## PROBLEM
Collect all lines below with the string "heroicons".

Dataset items
——
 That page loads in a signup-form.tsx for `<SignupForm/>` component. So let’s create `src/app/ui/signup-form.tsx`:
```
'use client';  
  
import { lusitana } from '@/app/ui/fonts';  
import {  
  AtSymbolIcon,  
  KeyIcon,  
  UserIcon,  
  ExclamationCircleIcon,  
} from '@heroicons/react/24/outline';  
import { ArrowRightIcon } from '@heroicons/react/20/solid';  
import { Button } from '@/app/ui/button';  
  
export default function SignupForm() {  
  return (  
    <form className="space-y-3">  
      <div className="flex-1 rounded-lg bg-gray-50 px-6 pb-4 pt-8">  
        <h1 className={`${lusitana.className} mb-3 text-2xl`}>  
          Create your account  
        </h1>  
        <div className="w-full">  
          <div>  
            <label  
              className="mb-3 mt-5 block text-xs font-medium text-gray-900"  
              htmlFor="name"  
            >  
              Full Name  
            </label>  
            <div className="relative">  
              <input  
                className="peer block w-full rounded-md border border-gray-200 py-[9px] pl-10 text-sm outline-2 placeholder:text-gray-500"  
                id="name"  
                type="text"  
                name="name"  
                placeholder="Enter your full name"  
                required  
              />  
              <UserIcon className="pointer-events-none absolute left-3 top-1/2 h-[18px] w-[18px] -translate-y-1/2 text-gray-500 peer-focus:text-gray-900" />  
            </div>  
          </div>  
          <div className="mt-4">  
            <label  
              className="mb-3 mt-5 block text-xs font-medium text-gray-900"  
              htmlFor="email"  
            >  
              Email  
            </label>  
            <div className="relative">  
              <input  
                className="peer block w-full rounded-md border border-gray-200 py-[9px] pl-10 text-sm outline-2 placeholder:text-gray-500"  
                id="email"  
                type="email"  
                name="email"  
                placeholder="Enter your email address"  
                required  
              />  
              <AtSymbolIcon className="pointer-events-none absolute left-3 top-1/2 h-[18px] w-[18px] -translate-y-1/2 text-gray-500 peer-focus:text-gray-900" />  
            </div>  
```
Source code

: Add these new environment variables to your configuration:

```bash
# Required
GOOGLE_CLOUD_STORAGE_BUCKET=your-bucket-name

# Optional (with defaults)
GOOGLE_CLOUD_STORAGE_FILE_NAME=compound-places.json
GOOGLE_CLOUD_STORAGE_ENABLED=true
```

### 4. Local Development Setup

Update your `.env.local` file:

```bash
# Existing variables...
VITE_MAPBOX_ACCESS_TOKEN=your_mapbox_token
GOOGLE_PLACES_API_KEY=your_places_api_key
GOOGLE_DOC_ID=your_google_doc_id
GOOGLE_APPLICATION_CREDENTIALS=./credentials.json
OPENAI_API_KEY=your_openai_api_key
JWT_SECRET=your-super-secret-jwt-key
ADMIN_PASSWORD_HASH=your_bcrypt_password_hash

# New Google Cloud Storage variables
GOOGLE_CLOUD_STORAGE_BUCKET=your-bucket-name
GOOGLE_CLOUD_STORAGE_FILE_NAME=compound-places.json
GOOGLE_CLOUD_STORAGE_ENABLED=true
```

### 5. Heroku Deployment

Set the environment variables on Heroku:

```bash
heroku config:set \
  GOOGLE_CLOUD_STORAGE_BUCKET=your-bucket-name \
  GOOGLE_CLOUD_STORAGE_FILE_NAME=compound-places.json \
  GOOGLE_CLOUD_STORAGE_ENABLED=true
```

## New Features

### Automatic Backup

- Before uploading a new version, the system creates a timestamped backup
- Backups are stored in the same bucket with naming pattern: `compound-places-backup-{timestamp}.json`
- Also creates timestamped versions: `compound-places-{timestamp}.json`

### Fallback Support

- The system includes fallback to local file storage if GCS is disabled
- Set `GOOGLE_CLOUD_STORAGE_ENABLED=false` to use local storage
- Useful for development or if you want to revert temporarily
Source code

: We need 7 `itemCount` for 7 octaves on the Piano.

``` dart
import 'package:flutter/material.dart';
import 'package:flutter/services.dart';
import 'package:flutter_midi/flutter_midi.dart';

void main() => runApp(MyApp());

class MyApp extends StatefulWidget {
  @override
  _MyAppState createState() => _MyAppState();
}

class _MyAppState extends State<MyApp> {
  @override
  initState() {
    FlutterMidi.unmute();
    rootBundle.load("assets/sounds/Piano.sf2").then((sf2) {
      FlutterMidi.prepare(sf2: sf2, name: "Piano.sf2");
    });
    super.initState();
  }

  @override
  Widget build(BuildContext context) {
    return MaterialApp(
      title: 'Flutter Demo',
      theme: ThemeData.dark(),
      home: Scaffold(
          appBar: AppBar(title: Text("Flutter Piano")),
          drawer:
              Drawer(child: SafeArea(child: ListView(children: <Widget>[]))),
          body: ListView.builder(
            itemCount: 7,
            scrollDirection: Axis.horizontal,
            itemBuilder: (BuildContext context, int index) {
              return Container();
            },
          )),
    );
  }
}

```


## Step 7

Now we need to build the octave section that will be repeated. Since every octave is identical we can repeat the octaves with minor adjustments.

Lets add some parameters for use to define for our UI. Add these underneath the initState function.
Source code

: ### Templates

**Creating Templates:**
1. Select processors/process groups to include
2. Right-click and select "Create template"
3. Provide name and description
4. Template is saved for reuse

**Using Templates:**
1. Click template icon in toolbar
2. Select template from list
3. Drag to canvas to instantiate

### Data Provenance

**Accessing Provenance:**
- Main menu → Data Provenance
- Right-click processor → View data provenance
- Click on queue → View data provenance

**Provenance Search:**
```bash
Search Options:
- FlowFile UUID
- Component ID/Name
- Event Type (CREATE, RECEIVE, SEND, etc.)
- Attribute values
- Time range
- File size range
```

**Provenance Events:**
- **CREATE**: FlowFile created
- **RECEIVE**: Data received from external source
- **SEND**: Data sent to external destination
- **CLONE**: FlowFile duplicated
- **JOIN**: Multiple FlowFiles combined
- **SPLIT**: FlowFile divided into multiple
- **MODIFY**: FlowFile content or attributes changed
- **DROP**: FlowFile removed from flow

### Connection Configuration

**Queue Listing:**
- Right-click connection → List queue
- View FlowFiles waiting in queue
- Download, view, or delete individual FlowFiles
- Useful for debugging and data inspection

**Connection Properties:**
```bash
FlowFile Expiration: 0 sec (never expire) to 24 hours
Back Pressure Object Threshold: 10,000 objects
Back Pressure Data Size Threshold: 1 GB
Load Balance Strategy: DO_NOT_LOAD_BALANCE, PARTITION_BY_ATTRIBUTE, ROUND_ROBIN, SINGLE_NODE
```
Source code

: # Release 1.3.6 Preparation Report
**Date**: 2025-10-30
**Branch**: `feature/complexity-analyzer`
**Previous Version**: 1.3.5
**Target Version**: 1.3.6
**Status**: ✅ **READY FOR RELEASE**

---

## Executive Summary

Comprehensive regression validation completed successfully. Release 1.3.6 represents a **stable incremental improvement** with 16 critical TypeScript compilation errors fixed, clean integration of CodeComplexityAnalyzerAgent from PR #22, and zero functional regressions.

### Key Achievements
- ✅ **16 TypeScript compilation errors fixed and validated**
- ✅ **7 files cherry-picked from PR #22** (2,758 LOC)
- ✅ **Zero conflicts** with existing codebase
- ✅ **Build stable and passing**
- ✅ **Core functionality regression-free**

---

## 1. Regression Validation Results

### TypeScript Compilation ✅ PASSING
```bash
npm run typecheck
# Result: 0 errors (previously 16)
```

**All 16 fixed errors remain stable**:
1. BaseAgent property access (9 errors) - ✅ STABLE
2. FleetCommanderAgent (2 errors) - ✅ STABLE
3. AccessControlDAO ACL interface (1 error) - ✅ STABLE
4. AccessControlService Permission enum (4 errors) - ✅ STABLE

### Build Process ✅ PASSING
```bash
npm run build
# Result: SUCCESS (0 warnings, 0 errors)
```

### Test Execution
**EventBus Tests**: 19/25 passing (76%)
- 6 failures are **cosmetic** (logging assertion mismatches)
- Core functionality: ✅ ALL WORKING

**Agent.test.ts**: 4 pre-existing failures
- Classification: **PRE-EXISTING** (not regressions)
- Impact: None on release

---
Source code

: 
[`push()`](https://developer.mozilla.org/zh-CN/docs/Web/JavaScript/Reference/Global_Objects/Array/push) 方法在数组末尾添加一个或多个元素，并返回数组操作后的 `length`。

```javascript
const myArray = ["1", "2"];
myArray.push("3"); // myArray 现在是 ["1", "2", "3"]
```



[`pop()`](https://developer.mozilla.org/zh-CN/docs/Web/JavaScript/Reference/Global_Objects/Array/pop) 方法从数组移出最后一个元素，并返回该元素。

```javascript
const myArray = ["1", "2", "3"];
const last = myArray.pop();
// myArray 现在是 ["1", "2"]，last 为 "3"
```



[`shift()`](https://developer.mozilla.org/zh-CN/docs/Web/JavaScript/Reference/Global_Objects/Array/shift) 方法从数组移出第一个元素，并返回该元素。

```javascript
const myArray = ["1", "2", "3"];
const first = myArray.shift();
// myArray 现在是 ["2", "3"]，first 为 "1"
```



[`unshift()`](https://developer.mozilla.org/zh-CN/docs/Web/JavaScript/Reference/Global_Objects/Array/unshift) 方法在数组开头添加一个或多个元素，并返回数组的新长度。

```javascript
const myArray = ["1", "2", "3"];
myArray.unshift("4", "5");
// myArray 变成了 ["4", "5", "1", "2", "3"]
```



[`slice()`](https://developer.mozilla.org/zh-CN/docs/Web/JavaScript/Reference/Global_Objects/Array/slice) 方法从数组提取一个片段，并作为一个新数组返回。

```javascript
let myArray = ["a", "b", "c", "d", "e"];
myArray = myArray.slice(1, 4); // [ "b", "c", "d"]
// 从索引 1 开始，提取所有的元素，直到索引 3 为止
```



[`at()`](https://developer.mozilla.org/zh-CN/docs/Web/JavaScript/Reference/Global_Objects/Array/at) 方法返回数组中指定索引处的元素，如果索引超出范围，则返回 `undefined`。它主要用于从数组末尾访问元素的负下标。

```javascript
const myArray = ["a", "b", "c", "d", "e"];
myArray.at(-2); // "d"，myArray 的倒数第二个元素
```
——
## YOUR SOLUTION
} from '@heroicons/react/24/outline';  
import { ArrowRightIcon } from '@heroicons/react/20/solid';  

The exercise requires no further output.